Computer Science Internationalization - Text Search

So, you have just written some Cool Code which will search for and find occurrences of specified text strings. You have access to Big Data text eg all the text in all public webpages. You will,of course, want to test your Cool Code. Letʼs perform some, seemingly, very simple tests.

Letʼs search for the word 'Scorpion'. Your code works just fine and hence finds all occurrences of the word 'Scorpion'.

Now test with the following two words.

  • Scorpion
  • Scorpion

Your Cool Code works fine as all I have done is applied some CSS styling, thus giving each of the two words differing appearance.

Now test you Cool Code with the following two words.

  • 𝑆𝑐𝑜𝑟𝑝𝑖𝑜𝑛
  • 𝐒𝐜𝐨𝐫𝐩𝐢𝐨𝐧

If you have only programmed for ASCII text then your now not so Cool Code will fail. These two words have differing appearance because they are not made up of the ASCII characters you are familiar with. These words use characters from the Unicode Math Alphanumeric Symbols block, U+1D400-1D4FF.

Should the Math Alphanumeric Symbols Scorpion be treated the same as the ASCII Scorpion wrt the search results of your code? In this context I think "Yes", most definitely. A person reading this blog, for example, will just perceive the word Scorpion whatever characters are used to write the word. The reader may well also visualise the insect with a "sting in the tail"😱

What of current working practice?

With twitter, a user has no means of changing text style within a tweet. It has thus become common to use Unicode Math Alphanumeric Symbols to change appearance. I could, for example, use Unicode Math Alphanumeric Symbols to emphasise a word (eg Scorpion) or phrase within a tweet. The meaning of the tweet remains the same.

Google returns the same number of search results whichever of the above forms of Scorpion I use. At time of writing this is "About 144,000,000 results". I deduce Google is treating ASCII Scorpion and Unicode Math Alphanumeric Symbols 𝑆𝑐𝑜𝑟𝑝𝑖𝑜𝑛 & 𝐒𝐜𝐨𝐫𝐩𝐢𝐨𝐧 as equivalent.

Sogou 搜狗 is a Chinese search engine. Using Sogou: ASCII Scorpion returns 93,341 results, Math Alphanumeric Symbols 𝑆𝑐𝑜𝑟𝑝𝑖𝑜𝑛 returns 4,738, Math Alphanumeric Symbols 𝐒𝐜𝐨𝐫𝐩𝐢𝐨𝐧 returns 61. I think it evident that Sogou does not treat my three forms of Scorpion as equivalent.
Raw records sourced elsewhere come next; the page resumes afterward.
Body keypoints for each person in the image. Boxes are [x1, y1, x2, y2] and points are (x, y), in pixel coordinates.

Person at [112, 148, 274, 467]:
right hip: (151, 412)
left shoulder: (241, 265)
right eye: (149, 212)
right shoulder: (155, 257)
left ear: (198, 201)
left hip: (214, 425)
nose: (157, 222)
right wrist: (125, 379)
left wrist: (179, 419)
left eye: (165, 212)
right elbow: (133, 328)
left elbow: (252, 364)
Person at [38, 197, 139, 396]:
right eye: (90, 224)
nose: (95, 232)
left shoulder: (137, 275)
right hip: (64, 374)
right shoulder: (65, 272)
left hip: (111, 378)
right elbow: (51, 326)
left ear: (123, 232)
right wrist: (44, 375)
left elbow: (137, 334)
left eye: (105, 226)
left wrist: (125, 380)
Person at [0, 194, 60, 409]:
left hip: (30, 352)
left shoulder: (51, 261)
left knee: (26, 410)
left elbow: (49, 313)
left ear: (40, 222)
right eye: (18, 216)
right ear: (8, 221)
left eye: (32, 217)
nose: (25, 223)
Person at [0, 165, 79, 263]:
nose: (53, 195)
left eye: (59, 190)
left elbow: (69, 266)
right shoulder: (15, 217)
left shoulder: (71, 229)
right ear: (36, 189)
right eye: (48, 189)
I side with Google on this.

Here is a taster of what is happening in the behind the scenes technicalities of Unicode. Letʼs take just one of the Unicode Math Alphanumeric Symbols I have used, 𝐒 MATHEMATICAL BOLD CAPITAL S U+1D412. If you visit codepoints.net/U+1D412 you will see a wealth of information about this character. Of relevance to this blog is the Decomposition Mapping which is to the, oh so familiar, ASCII uppercase capital S. This Unicode information can be used to compute string equivalents which can then be used for search thus providing all relevant results.

The moral of this "Sting in the Tale" is: If you do not already know it, you must learn Unicode, it is essential.